August 29, 2007
Contact: Katherine Duke ’05
Writer/Editor
413/542-2321
Stacey Schmeidel
Director of Public Affairs
413/542-2321

AMHERST, Mass.—In recognition of Constitution Day, attorney Buz Eisenberg, consultant Kimberly Duplechain ’99 and law professor Bruce Miller will address “Guantanamo: Torture, Habeas Corpus and the Constitution” at 7 p.m. on Monday, Sept. 10, in the Cole Assembly Room in Converse Hall at Amherst College. Sponsored by the Amherst College President’s Office and presented by the Amherst College Library, the event is free and open to the public. A reception will follow.

Eisenberg is Of Counsel to the Northampton litigation firm of Weinberg & Garber, P.C., and a professor at Greenfield Community College in Greenfield, Mass.

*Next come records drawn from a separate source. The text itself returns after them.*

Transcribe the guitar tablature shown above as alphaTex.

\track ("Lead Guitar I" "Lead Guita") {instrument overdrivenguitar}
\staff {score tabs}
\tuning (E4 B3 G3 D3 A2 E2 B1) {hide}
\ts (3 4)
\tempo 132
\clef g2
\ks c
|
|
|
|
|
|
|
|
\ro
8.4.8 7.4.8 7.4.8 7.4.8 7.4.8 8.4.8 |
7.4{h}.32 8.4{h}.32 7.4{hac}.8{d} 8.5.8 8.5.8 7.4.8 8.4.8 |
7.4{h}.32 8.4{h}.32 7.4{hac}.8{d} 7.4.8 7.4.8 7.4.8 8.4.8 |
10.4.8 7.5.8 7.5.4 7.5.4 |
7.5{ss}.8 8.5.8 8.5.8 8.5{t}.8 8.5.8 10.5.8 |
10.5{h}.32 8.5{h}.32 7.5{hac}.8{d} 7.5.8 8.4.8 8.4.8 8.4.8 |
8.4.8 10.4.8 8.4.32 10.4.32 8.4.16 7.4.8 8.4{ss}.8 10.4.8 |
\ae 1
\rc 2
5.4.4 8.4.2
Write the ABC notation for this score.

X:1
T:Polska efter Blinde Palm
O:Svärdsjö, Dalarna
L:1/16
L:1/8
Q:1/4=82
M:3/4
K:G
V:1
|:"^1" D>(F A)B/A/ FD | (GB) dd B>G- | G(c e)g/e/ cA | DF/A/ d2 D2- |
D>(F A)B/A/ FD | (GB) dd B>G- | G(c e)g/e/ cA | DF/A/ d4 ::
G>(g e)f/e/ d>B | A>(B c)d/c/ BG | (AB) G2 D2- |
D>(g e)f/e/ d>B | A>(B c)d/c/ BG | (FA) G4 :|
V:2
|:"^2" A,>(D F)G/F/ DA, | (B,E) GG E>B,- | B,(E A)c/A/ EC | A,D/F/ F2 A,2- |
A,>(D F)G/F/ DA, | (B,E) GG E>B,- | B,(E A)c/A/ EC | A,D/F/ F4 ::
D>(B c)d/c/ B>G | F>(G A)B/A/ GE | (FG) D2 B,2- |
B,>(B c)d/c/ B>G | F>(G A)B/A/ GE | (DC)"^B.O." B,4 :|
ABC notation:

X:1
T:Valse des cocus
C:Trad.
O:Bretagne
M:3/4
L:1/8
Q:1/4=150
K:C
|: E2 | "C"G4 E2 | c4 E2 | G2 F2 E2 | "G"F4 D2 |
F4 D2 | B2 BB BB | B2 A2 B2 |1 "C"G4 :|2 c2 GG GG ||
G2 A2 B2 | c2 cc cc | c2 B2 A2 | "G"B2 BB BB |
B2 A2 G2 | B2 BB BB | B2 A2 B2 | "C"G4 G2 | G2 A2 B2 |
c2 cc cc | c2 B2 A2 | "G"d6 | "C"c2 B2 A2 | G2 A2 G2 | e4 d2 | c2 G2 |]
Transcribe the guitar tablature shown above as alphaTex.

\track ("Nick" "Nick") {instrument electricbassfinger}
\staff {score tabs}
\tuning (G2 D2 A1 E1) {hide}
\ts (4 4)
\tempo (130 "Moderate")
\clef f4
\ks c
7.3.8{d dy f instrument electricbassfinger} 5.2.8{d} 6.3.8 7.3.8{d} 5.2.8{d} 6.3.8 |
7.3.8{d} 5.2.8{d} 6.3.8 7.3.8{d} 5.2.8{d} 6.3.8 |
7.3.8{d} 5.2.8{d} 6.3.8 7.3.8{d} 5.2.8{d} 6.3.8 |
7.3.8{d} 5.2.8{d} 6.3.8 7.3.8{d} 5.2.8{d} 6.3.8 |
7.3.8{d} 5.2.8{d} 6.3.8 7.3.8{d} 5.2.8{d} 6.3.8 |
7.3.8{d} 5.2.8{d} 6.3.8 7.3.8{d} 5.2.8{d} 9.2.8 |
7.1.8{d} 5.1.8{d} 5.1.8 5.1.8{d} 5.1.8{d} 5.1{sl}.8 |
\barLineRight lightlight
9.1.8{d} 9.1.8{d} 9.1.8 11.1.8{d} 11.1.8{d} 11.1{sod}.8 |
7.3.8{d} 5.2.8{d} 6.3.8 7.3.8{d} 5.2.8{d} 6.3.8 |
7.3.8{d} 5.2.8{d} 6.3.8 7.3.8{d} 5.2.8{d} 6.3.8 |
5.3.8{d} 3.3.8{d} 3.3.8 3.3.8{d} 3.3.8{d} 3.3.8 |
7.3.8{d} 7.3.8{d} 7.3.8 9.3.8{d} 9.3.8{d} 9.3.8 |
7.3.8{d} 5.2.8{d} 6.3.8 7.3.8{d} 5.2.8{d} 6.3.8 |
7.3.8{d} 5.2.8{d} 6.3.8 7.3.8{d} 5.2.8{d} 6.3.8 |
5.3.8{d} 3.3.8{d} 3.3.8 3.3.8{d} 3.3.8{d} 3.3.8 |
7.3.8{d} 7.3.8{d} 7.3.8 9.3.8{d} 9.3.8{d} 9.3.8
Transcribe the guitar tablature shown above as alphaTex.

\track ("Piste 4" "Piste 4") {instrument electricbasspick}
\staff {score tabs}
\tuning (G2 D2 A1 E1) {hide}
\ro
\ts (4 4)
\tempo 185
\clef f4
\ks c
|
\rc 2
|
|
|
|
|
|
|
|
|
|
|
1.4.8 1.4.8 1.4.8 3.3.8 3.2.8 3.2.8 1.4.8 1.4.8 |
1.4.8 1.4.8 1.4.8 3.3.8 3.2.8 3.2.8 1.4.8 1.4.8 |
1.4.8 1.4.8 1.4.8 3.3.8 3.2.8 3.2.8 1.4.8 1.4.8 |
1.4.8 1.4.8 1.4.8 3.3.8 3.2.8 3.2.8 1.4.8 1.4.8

He is a cooperating attorney with the ACLU and the Center for Constitutional Rights and a member of the Guantanamo Global Justice Initiative, providing pro bono representation to Guantanamo detainees. He has received a number of awards for his work on human rights and social justice.

Duplechain graduated from Amherst College in 1999. In 2003, she went to work in Washington, D.C. for the Bureau of Customs and Border Protection, an agency under the newly formed Department of Homeland Security. She currently works for IBM’s Global Business Services as a senior consultant in public sector financial management and policy for several federal agencies, including the Department of Navy and the Transportation Security Administration. She is also a student at Georgetown University Law Center in Washington, concentrating on international business and trade.


Miller teaches constitutional law and public law at the Western New England College School of Law in Springfield, Mass. He has worked for the National Senior Citizens Law Center in Los Angeles and was an attorney with the U.S. Department of Health, Education and Welfare. With a continuing interest in legal issues that affect the poor, he serves on the Board of Directors of the Pioneer Valley HIV-AIDS Consortium and the Advisory Board of the Western Massachusetts ACLU.


In 2004, to commemorate the signing of the U.S. Constitution on Sept. 17, 1787, Congress designated Sept. 17 as Constitution Day.